Calculate Cox Regression

In the first step we now need to calculate the Cox Regression, we do this now online using DATAtab, then we go through how to interpret the results.

To calculate the Cox Proportional Hazards Survival Regression, we simply go to the Cox Regression Calculator and copy our data into this table, simply using "copy and paste" as in Excel.

Now we click on "Survival Analysis." Depending on which variables you want to select, different methods of survival analysis will be calculated. If you select only the "Time" and the "Status", the Kaplan Meier curve will be displayed.

If you now click on the drug, you will get the log rank test. If you also select the age, the Cox regression will be calculated.

Interpreting Cox Regression

Now you get the result, let's have a closer look at it.

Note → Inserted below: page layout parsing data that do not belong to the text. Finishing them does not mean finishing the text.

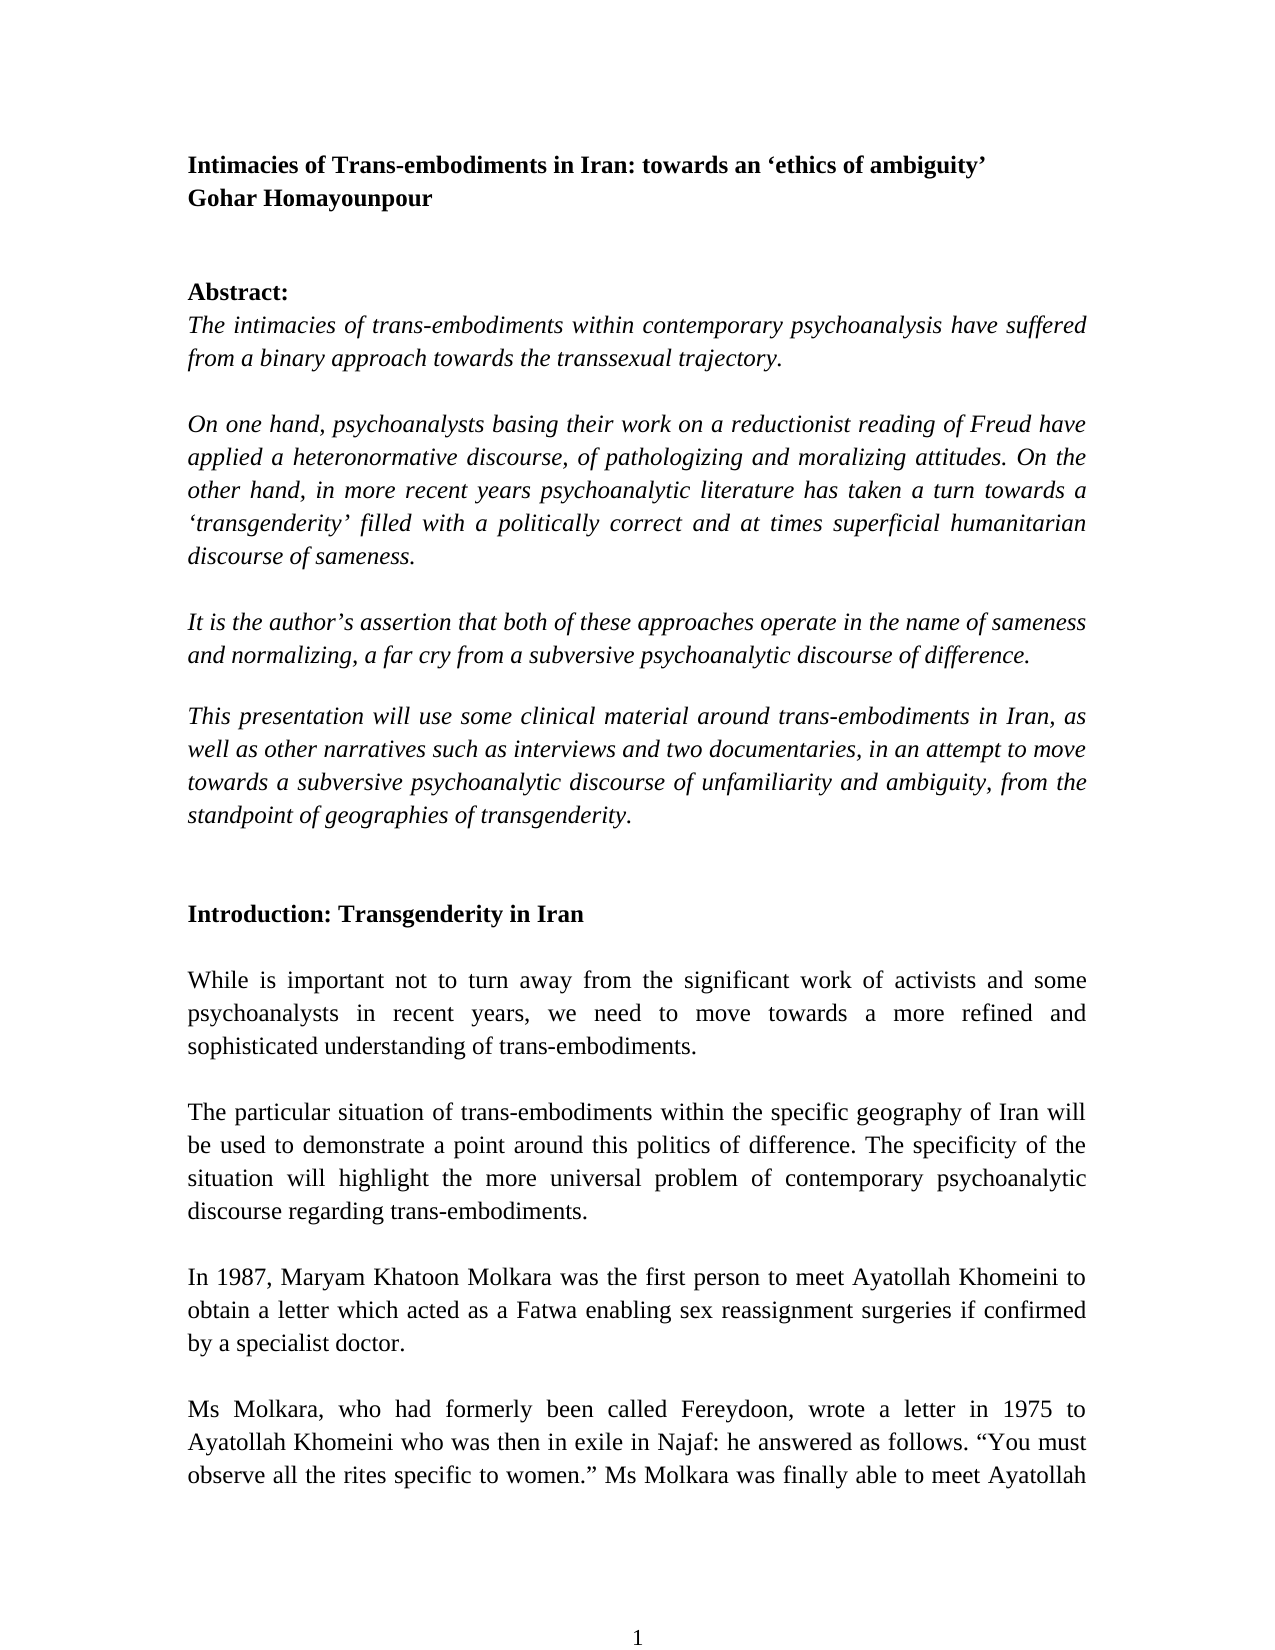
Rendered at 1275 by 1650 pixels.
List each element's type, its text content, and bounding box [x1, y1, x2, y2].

text Abstract: [187, 277, 1087, 306]
text This presentation will use some clinical material around trans-embodiments in Iran, as well as other narratives such as interviews and two documentaries, in an attempt to move towards a subversive psychoanalytic discourse of unfamiliarity and ambiguity, from the standpoint of geographies of transgenderity. [187, 701, 1087, 829]
text On one hand, psychoanalysts basing their work on a reductionist reading of Freud have applied a heteronormative discourse, of pathologizing and moralizing attitudes. On the other hand, in more recent years psychoanalytic literature has taken a turn towards a ‘transgenderity’ filled with a politically correct and at times superficial humanitarian discourse of sameness. [187, 409, 1087, 570]
text Gohar Homayounpour [187, 183, 1087, 212]
text It is the author’s assertion that both of these approaches operate in the name of sameness and normalizing, a far cry from a subversive psychoanalytic discourse of difference. [187, 607, 1087, 669]
text The intimacies of trans-embodiments within contemporary psychoanalysis have suffered from a binary approach towards the transsexual trajectory. [187, 310, 1087, 372]
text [187, 1394, 1087, 1489]
text Intimacies of Trans-embodiments in Iran: towards an ‘ethics of ambiguity’ [187, 150, 1087, 179]
text The particular situation of trans-embodiments within the specific geography of Iran will be used to demonstrate a point around this politics of difference. The specificity of the situation will highlight the more universal problem of contemporary psychoanalytic discourse regarding trans-embodiments. [187, 1097, 1087, 1225]
text While is important not to turn away from the significant work of activists and some psychoanalysts in recent years, we need to move towards a more refined and sophisticated understanding of trans-embodiments. [187, 965, 1087, 1060]
text Introduction: Transgenderity in Iran [187, 899, 1087, 928]
text In 1987, Maryam Khatoon Molkara was the first person to meet Ayatollah Khomeini to obtain a letter which acted as a Fatwa enabling sex reassignment surgeries if confirmed by a specialist doctor. [187, 1262, 1087, 1357]
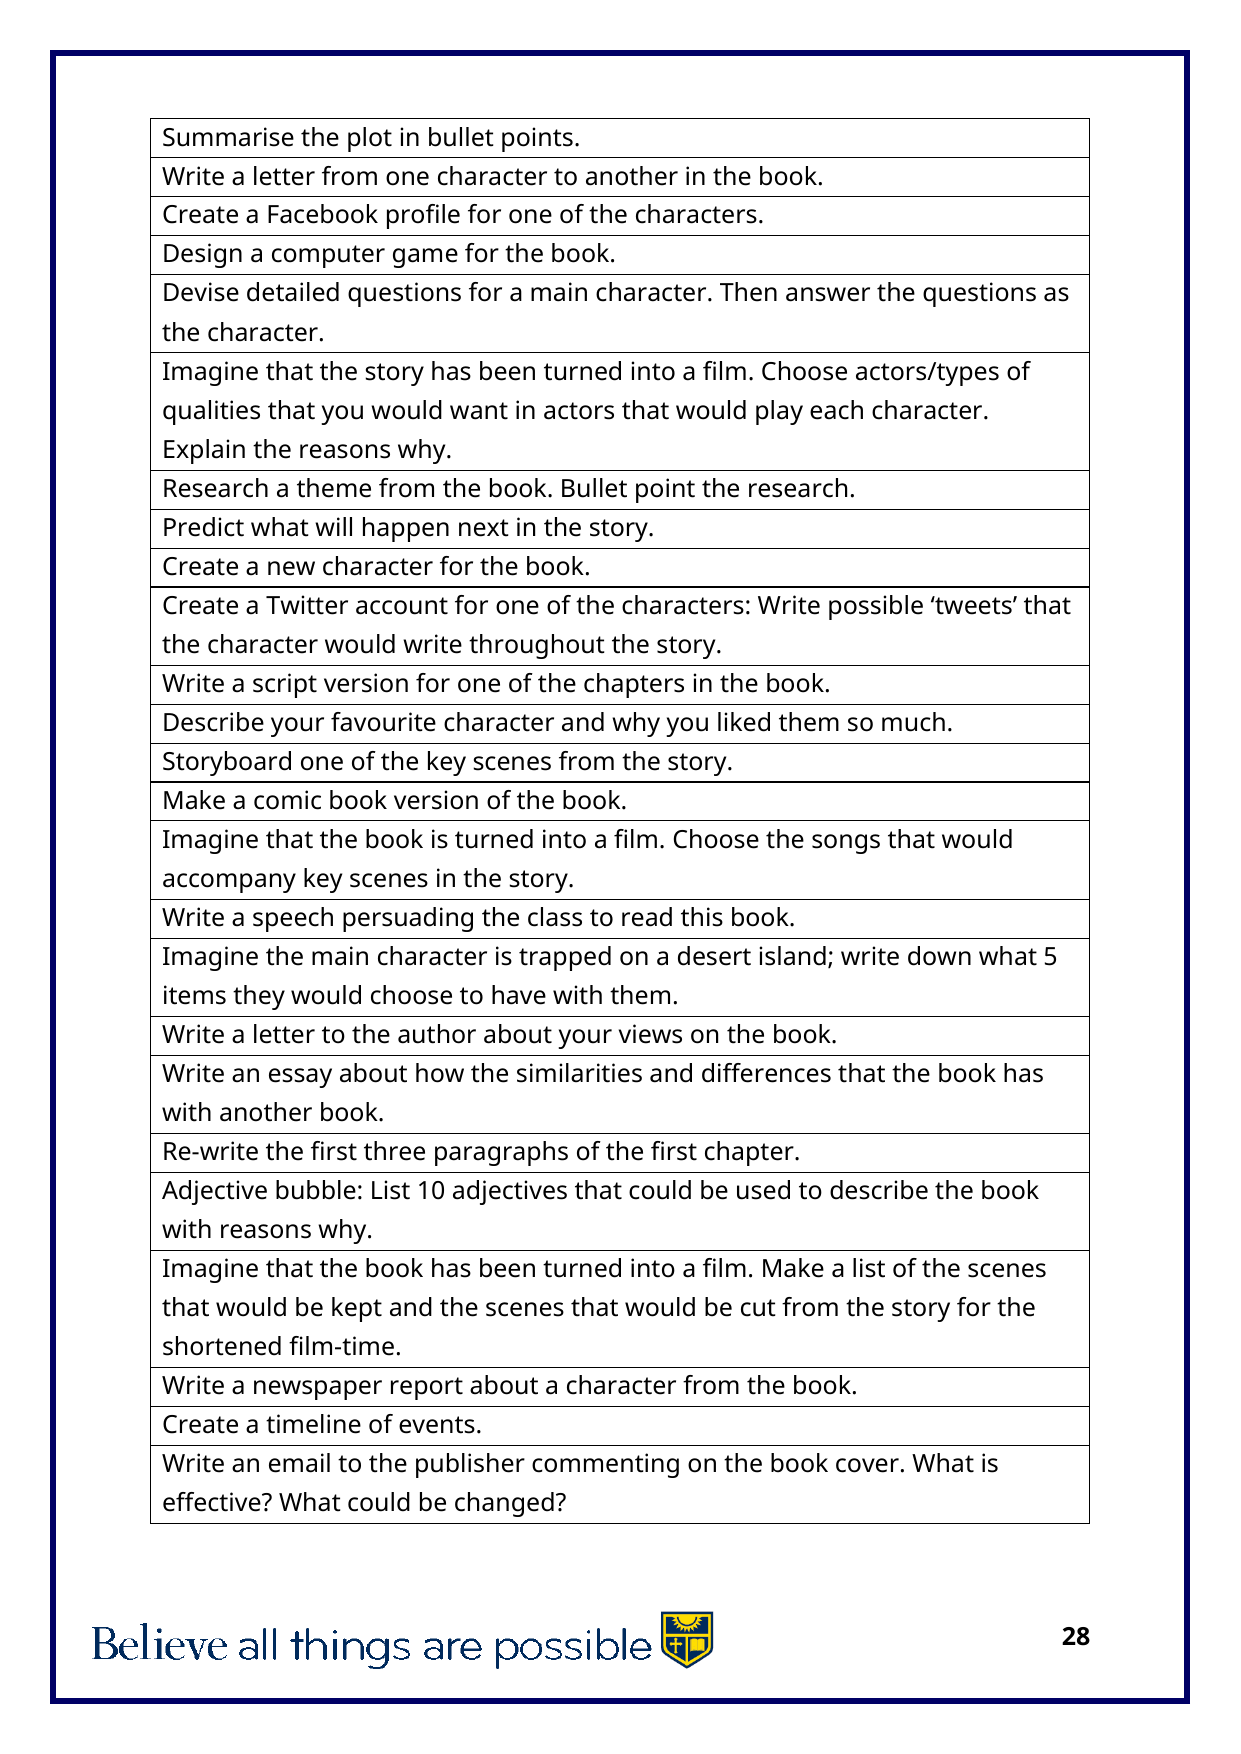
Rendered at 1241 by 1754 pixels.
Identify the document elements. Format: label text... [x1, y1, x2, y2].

table_cell Adjective bubble: List 10 adjectives that could be used to describe the book with reasons why. [151, 1173, 1089, 1250]
table_cell Describe your favourite character and why you liked them so much. [151, 705, 1089, 742]
table_cell Write a newspaper report about a character from the book. [151, 1368, 1089, 1406]
table_cell Imagine the main character is trapped on a desert island; write down what 5 items they would choose to have with them. [151, 939, 1089, 1016]
table_cell Create a Facebook profile for one of the characters. [151, 197, 1089, 235]
table_cell Imagine that the story has been turned into a film. Choose actors/types of qualities that you would want in actors that would play each character. Explain the reasons why. [151, 353, 1089, 469]
table_cell Imagine that the book is turned into a film. Choose the songs that would accompany key scenes in the story. [151, 821, 1089, 898]
table_cell Devise detailed questions for a main character. Then answer the questions as the character. [151, 275, 1089, 352]
table_cell Create a Twitter account for one of the characters: Write possible ‘tweets’ that the character would write throughout the story. [151, 588, 1089, 664]
table_cell Write a script version for one of the chapters in the book. [151, 666, 1089, 703]
table_cell Write a letter from one character to another in the book. [151, 158, 1089, 196]
table_cell Create a new character for the book. [151, 549, 1089, 586]
table_cell Create a timeline of events. [151, 1407, 1089, 1445]
table_cell Make a comic book version of the book. [151, 783, 1089, 820]
table_cell Write an email to the publisher commenting on the book cover. What is effective? What could be changed? [151, 1446, 1089, 1523]
table_cell Storyboard one of the key scenes from the story. [151, 744, 1089, 781]
picture [86, 1609, 718, 1669]
table_cell Write an essay about how the similarities and differences that the book has with another book. [151, 1056, 1089, 1133]
table_cell Imagine that the book has been turned into a film. Make a list of the scenes that would be kept and the scenes that would be cut from the story for the shortened film-time. [151, 1251, 1089, 1367]
table_cell Write a speech persuading the class to read this book. [151, 900, 1089, 937]
table_cell Write a letter to the author about your views on the book. [151, 1017, 1089, 1054]
table_cell Summarise the plot in bullet points. [151, 119, 1089, 157]
table_cell Research a theme from the book. Bullet point the research. [151, 471, 1089, 508]
table_cell Predict what will happen next in the story. [151, 510, 1089, 547]
table_cell Design a computer game for the book. [151, 236, 1089, 274]
table_cell Re-write the first three paragraphs of the first chapter. [151, 1134, 1089, 1172]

In the first column are the names of the variables. The first row shows the variable drug and the second row shows the age of the persons.

The most important values of this table are now the estimated regression coefficient and the p-value. Using the p-value, you can read whether the regression coefficient is significantly different from zero.

So the null hypothesis is that in the population the coefficient is zero. Assuming, as usual, that the significance level is set at 5%, the null hypothesis is rejected for p-values less than 5 or 0.05. Thus, the coefficient is significantly different from zero.

In the case of drug, the p-value is less than 0.05 and thus there is a significant difference from zero.

In the case of age, we obtain a p-value of 0.221, which is thus greater than 0.05. Therefore, in this case, the null hypothesis is not rejected or retained and we assume, based on these data, that age has no significant effect on the survival curve.